Durante a entrevista e a observação os avós de M10 não estavam em casa e C8 estava de férias com M10. Segundo C8, no horário em que está no trabalho conta com seus pais para o cuidado do filho:

[...] Também eles [avós maternos] têm esse mesmo ritmo, eu converso muito com eles... E toda vez que eles têm dificuldades eles me ligam, aí eu pego o telefone e falo ‘M10 vai fazer assim’, então eu tô sempre intervindo (E8.3.2).

C8 relatou ainda que é divorciada, que ela e o filho moram na casa dos seus pais e que prefere que ela mesma cuide da criança, ao invés do pai de M10:

[...] Mas quando o pai dele pega ele eu não me importo porque é pai dele, mas quando ele some também eu não ligo, eu até prefiro que ele fique aqui em casa, porque aqui em casa eu coloco limite, lá não tem (E8.11).

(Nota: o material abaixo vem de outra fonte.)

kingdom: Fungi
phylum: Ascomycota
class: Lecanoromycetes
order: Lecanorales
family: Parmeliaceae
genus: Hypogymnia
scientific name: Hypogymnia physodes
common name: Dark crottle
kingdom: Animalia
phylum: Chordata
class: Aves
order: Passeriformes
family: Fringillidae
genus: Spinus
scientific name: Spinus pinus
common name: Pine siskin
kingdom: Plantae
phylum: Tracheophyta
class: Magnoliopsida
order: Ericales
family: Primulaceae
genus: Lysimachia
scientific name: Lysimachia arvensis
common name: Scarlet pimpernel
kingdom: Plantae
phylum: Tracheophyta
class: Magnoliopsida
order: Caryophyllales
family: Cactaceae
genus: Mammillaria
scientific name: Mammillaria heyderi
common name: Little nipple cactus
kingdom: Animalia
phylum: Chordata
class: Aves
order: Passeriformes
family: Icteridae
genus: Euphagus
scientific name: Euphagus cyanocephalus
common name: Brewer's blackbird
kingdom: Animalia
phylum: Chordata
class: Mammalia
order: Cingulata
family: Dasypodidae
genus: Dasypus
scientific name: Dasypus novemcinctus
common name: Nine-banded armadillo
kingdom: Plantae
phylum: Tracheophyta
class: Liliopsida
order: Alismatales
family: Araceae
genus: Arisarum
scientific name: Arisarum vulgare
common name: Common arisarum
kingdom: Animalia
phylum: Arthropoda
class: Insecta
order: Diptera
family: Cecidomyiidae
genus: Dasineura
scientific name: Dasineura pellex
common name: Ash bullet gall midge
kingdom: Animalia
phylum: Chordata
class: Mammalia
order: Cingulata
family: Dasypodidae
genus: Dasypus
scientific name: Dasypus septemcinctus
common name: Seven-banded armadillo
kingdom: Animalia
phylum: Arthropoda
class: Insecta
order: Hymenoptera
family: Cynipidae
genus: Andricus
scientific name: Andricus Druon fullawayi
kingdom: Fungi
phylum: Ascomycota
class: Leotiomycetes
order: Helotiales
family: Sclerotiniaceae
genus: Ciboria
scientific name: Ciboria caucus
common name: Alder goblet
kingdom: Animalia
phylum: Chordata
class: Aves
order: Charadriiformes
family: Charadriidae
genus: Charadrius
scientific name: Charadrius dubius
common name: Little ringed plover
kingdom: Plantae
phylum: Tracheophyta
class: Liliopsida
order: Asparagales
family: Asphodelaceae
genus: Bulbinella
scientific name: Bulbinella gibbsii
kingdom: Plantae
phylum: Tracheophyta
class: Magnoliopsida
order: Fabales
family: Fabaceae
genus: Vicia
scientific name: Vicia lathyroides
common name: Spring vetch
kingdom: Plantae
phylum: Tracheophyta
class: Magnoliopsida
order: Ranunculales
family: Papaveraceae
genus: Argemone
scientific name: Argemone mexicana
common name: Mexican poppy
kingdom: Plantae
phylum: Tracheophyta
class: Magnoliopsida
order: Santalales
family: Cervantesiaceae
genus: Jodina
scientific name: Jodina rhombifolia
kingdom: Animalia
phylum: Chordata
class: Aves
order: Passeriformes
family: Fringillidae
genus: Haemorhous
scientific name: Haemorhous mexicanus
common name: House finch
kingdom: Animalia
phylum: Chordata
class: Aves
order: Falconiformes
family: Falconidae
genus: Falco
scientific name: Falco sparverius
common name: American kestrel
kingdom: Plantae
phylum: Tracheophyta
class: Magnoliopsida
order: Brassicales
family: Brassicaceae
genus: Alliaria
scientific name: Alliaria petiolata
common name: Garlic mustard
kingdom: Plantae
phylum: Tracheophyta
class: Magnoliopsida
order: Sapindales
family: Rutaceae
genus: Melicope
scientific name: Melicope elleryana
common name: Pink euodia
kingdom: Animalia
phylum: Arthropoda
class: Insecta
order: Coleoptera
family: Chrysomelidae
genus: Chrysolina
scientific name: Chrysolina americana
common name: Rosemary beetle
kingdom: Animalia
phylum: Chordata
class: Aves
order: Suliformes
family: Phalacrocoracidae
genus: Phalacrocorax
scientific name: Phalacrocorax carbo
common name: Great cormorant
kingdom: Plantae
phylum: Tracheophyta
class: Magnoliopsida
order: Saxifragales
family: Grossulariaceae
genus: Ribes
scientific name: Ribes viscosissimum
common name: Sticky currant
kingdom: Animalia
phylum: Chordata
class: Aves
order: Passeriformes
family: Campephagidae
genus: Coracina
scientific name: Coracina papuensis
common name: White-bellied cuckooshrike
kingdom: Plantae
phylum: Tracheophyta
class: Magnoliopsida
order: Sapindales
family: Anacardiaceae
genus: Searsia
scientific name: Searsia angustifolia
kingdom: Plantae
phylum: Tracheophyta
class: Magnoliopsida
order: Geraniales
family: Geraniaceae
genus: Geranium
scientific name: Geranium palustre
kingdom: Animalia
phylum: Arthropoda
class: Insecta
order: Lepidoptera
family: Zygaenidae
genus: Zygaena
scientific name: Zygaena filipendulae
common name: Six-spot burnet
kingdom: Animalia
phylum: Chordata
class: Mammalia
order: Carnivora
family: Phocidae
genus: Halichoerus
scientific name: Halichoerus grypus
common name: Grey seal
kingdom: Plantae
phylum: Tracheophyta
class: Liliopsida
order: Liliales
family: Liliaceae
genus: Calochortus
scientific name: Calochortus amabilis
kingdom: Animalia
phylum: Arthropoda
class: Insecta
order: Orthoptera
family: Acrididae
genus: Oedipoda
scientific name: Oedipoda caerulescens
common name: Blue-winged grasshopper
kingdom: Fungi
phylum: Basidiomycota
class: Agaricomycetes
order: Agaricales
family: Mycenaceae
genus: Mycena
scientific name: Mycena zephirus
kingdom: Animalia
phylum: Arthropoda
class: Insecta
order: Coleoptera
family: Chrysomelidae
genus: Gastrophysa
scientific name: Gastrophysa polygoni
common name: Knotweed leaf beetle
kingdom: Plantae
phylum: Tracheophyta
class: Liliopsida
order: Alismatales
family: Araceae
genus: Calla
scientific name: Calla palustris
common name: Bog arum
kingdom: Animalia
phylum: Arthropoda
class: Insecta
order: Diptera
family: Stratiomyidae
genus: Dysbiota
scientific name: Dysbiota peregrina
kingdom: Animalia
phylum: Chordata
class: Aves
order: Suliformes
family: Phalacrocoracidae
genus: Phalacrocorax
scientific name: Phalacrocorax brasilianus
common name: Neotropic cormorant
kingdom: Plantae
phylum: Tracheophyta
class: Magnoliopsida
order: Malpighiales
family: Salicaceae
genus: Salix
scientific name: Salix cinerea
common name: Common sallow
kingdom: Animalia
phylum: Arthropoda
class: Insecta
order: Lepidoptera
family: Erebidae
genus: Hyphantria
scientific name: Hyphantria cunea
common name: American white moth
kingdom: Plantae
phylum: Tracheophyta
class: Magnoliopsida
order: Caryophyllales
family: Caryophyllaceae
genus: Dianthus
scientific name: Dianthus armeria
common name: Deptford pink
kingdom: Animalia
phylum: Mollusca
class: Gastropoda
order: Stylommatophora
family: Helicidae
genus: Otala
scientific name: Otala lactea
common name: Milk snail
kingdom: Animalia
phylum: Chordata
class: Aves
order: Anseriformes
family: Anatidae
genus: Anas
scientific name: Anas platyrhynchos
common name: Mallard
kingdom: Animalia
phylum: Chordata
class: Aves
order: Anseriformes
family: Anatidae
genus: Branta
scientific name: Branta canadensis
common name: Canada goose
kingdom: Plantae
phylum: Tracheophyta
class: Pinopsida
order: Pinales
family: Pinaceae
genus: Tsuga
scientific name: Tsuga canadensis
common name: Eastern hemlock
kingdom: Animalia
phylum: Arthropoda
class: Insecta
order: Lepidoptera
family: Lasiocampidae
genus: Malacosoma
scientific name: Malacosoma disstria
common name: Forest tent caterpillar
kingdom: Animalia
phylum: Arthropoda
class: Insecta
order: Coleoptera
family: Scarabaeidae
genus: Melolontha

Destaca-se neste caso que a cuidadora optou por realizar os acompanhamentos do filho via convênio de saúde. Segundo ela, a sua renda permite fazer essa escolha, além de destacar que “Ele [M10] tem plano de saúde. Eu prefiro da rede privada por causa que no SUS tudo é mais difícil, demorado” (E8.6.1).

Verifica-se que o apoio familiar é fundamental para que a cuidadora tenha condições de trabalhar fora do domicílio e arcar com os custos advindos do convênio de saúde, sessões particulares de fisioterapia, natação, além do suprimento das necessidades básicas da família e do lar.

A escola que a criança frequenta é regular e privada e os custos com as mensalidades são providos pelo pai de M10 (E8.9). Ressalta-se que o fato da criança não ter um grau de gravidade que exija acompanhante individual na escola facilita a opção por uma instituição privada, pois não implica oneração com esse profissional.